The researchers came up with a creative application of prime editing to tackle this issue. They first turned to “suppressor” tRNAs. This type of tRNA adds an amino acid building block in response to a premature termination codon, allowing the cell to continue building the protein instead of halting protein synthesis midway. 

By testing tens of thousands of tRNA variants, Pierce, Erwood, and their colleagues engineered a new, highly efficient suppressor tRNA. They then optimized a prime editing system to install this tRNA directly into the genomes of cells, replacing an existing, redundant tRNA. 

“A lot of what made this possible was simply taking advantage of how versatile prime editing is,” said Erwood. “It let us make very complex changes to a tRNA in ways we couldn’t have done otherwise.
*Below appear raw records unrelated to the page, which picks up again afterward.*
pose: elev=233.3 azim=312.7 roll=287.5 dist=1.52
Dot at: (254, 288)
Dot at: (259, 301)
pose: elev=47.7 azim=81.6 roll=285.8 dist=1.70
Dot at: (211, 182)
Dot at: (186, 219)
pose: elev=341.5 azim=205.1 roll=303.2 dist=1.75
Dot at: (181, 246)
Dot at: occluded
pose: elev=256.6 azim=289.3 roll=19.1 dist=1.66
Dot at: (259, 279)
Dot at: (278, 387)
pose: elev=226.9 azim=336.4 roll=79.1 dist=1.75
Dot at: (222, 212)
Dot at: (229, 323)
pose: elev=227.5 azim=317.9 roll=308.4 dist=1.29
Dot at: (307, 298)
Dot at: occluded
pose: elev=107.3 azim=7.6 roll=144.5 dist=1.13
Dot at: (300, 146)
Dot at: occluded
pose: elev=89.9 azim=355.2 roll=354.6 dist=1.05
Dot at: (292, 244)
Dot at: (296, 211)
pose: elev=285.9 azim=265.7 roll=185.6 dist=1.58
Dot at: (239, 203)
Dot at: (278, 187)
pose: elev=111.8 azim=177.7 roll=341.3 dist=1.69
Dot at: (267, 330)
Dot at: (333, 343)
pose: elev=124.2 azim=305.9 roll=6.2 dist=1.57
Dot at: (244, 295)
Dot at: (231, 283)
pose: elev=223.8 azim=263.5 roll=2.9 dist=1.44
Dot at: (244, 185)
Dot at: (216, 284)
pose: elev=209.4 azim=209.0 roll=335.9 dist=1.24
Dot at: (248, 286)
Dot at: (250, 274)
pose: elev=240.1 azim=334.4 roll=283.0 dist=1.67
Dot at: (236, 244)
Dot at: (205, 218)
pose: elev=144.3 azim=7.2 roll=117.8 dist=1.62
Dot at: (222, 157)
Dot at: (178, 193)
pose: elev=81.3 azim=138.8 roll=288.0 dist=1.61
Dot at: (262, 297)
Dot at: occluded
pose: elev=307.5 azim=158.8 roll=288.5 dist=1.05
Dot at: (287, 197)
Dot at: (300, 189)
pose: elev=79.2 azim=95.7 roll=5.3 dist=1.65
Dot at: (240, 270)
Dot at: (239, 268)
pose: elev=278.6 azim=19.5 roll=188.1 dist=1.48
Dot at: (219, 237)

We tested thousands of different prime edits until one tRNA design finally stood out.”

The resulting prime editor permanently equips cells with the new suppressor tRNA, which allows them to produce full-length protein regardless of which specific gene is carrying a nonsense mutation.

The researchers used prime editing to install this new suppressor tRNA in human cell models of Batten disease, Tay-Sachs disease, and Niemann-Pick disease type C1. Using the same prime editing system in these different cell models, they observed enzyme activity restored at approximately 20 to 70 percent of normal levels, a level theoretically high enough to alleviate disease symptoms.

The team also tested their strategy in a mouse model of Hurler syndrome, a lysosomal storage disorder. When the scientists analyzed tissue from the mouse brain, liver, and spleen — tissues normally impacted by the disorder — they determined that PERT had restored about 6 percent of normal enzyme activity, high enough to nearly eliminate all signs of disease.

The researchers found that PERT did not result in detected off-target edits, and did not affect the normal synthesis of other proteins. The team speculates that PERT minimally impacts normal protein production because mammalian cells have several additional ways of supporting proper protein synthesis, and because PERT leads to only low levels of the engineered suppressor tRNA in cells.

The team is now further optimizing PERT and testing it in a variety of animal models for different genetic diseases.

“We hope this research will eventually pave the way for a clinical trial of PERT, and will inspire other broadly applicable, disease-agnostic gene-editing strategies,” said Liu. “If you don’t have to target one mutation at a time, the size of the patient groups that could be treated with a single drug becomes much, much larger. We hope the result will be many more patients that benefit, as well as greater incentives to develop gene-editing drugs for rare diseases.”